Los arqueólogos coinciden: los perros no eran solo mascotas hace 15.000 años, los humanos los alimentaban con pescado, los enterraban y posiblemente también se los comían
Una relación mucho más estrecha, profunda y compleja de lo que se pensaba.
Desde hace miles de años, el perro no solo ha acompañado al ser humano, sino que ha ocupado un papel importante en nuestras vidas como amigo, aliado y, en muchos casos, casi familia. Aunque hoy es algo que damos por sentado, esta relación podría ser mucho más antigua y compleja de lo que creíamos. Varias investigaciones arqueológicas y genéticas empiezan a revelar un vínculo que se remonta al Paleolítico.
Ahora, un conjunto de estudios recientes ha aportado pruebas más sólidas que nunca y revelan que hace más de 15.000 años, los humanos no solo convivían con perros, sino que los alimentaban, los enterraban e incluso, en algunos contextos, podrían haberlos consumido. Los hallazgos, basados en análisis de ADN antiguo y restos arqueológicos hallados en distintos puntos de Europa y Asia occidental, sitúan a estos animales en el centro de la vida de los cazadores, mucho antes de la aparición de la agricultura.
Los restos más antiguos analizados sitúan esta relación en lugares tan distantes como Anatolia o el suroeste de Inglaterra, lo que sugiere que los perros ya estaban ampliamente distribuidos por Eurasia. Tal y como recoge The Guardian, en algunos yacimientos los análisis revelan que su dieta incluía pescado, similar a la de los humanos con los que convivían, mientras que en otros aparecen enterramientos conjuntos que reflejan un vínculo emocional y simbólico.
Una imagen más completa
Hasta ahora, el registro genético más antiguo de perros domésticos apenas alcanzaba los 10.900 años, lo que dejaba muchas incógnitas sobre cuándo y cómo comenzó realmente esta relación. Sin embargo, los nuevos análisis amplían ese horizonte varios milenios atrás y aportan una imagen mucho más completa sobre que cómo perros formaban parte activa de la vida cotidiana y simbólica de los humanos. En conjunto, estas evidencias apuntan a una relación mucho más estrecha, profunda y compleja de lo que se pensaba hasta ahora.

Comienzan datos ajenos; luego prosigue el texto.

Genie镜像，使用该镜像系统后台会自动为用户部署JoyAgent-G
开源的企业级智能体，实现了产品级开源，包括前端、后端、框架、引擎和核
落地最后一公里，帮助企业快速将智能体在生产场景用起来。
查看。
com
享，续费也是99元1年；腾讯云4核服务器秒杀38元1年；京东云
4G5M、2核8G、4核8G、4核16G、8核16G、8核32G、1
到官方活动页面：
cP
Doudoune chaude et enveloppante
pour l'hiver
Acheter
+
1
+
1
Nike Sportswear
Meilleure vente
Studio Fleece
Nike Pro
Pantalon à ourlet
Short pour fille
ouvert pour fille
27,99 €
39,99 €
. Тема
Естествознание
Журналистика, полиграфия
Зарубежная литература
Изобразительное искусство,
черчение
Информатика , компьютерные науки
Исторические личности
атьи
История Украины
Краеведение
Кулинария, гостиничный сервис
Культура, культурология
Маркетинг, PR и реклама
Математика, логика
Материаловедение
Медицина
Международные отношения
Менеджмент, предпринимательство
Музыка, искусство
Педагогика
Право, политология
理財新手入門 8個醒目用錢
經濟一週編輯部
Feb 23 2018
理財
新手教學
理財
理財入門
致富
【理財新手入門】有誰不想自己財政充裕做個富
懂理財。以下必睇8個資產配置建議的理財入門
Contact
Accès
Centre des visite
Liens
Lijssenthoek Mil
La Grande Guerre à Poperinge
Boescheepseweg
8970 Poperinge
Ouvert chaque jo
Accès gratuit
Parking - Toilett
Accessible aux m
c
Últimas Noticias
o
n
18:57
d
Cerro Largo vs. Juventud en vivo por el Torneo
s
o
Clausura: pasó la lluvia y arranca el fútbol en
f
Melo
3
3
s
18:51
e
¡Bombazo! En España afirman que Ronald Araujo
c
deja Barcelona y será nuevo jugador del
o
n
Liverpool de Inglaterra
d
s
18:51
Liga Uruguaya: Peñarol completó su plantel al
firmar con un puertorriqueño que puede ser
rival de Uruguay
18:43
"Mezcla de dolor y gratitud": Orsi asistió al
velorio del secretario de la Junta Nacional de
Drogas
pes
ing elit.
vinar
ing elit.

La investigación, liderada por equipos de Oxford, el Museo de Historia Natural de Londres y otras instituciones, analizó genomas completos de restos hallados en Pınarbaşı (Turquía), Gough’s Cave (Somerset, Reino Unido) y dos yacimientos de Serbia. El resultado apunta a que no se trataba de lobos cualquiera, sino de una población ya diferenciada de perros que se extendió rápidamente entre grupos de cazadores y recolectores distintos, desde el Magdaleniense hasta comunidades anatolias y epigravetienses.
Más allá de los hallazgos en dietas y enterramientos, en Gough’s Cave la mandíbula del perro apareció con una perforación intencionada, similar a las modificaciones postmortem observadas en restos humanos del mismo yacimiento, asociado a prácticas funerarias y canibalismo ritual. Aunque los autores no hablan de una prueba definitiva de que los perros fueran comidos, sí barajan una posibilidad real de que, tras morir, algunos recibieran un tratamiento comparable al de los humanos.